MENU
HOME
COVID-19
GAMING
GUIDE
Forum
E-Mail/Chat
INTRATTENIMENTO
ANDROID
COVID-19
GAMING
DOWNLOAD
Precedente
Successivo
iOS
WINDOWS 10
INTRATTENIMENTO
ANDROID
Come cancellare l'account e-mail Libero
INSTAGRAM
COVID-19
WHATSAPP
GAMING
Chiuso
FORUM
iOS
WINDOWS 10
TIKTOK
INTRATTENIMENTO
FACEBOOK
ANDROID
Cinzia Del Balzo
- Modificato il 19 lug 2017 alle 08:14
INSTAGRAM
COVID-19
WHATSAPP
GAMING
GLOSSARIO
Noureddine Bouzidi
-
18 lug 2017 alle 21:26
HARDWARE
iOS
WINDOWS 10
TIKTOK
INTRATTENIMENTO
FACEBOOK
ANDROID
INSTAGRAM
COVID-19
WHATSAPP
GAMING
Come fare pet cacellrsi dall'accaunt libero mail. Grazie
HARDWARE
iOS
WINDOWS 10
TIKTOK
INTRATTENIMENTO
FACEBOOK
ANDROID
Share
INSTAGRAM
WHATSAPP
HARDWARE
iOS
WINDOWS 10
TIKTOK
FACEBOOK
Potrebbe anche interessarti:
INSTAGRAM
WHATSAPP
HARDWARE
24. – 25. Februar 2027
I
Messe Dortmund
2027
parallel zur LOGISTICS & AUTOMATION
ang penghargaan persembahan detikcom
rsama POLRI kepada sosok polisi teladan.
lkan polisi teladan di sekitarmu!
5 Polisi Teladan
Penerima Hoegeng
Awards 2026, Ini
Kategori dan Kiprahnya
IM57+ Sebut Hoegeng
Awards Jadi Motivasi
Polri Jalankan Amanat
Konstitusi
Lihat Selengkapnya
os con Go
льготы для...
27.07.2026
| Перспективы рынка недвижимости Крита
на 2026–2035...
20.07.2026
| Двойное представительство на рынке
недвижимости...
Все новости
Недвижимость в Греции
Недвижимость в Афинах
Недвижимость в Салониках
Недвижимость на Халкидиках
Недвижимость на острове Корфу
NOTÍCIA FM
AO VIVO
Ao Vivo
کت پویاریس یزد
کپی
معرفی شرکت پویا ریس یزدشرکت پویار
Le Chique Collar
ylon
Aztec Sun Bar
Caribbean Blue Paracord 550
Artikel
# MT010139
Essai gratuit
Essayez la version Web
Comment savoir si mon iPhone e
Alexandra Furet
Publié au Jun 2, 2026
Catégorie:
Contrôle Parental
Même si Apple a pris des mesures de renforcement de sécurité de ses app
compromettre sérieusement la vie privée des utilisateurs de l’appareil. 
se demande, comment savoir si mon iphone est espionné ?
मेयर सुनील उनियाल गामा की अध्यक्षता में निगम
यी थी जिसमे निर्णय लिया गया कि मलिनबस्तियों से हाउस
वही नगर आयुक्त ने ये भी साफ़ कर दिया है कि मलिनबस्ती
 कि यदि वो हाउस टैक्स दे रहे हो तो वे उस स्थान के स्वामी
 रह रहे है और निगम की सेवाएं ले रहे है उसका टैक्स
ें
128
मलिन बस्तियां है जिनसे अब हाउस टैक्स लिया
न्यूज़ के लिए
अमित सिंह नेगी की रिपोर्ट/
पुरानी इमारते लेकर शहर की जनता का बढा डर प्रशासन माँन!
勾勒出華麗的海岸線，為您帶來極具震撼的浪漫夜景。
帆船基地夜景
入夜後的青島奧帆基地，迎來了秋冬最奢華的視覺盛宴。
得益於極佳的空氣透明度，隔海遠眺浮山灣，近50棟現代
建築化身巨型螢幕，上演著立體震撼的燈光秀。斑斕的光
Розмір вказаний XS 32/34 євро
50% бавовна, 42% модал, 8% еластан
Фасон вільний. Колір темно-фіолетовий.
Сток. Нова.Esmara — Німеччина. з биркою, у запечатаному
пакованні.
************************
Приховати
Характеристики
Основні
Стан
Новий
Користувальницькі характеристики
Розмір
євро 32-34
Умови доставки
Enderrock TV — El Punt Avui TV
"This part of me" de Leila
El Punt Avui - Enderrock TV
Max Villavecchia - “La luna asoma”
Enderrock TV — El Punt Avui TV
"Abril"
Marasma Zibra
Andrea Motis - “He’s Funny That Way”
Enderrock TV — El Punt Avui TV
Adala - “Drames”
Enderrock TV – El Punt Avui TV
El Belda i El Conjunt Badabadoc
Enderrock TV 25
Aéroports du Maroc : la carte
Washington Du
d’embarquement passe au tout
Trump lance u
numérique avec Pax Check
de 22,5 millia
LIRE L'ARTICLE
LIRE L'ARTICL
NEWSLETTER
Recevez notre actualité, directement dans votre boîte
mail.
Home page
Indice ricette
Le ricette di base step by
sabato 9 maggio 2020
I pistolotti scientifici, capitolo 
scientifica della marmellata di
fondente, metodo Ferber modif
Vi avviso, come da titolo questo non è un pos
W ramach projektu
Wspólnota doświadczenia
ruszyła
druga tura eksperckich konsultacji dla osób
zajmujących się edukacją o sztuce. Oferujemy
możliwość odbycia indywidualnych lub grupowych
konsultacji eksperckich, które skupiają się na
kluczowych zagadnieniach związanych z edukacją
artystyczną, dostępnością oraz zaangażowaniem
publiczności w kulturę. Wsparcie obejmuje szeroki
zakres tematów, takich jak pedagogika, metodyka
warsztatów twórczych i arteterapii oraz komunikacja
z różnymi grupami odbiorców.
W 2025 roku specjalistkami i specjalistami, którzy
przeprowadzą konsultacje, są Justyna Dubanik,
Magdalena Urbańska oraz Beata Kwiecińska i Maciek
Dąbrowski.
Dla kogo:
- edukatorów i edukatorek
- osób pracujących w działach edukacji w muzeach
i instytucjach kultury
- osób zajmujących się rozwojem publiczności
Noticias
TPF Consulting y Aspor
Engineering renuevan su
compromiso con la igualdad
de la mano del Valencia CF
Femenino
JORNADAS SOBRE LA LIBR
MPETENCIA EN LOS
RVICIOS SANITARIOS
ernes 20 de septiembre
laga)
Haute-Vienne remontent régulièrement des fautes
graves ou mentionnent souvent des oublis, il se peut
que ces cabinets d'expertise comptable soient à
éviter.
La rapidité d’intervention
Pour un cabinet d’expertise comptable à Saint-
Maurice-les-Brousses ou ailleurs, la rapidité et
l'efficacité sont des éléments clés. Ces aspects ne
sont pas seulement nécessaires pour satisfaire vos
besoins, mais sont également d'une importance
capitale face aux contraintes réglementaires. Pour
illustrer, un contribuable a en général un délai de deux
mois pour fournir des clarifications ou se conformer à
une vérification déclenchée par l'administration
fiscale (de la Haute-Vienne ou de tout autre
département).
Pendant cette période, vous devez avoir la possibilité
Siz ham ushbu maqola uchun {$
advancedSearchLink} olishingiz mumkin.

****************************************

Aim of the exercise: Beginning with the line containing "El Punt Avui - Enderrock TV" in the material above, copy every line exactly until you have copied the line containing "d’embarquement passe au tout".

Task output:
El Punt Avui - Enderrock TV
Max Villavecchia - “La luna asoma”
Enderrock TV — El Punt Avui TV
"Abril"
Marasma Zibra
Andrea Motis - “He’s Funny That Way”
Enderrock TV — El Punt Avui TV
Adala - “Drames”
Enderrock TV – El Punt Avui TV
El Belda i El Conjunt Badabadoc
Enderrock TV 25
Aéroports du Maroc : la carte
Washington Du
d’embarquement passe au tout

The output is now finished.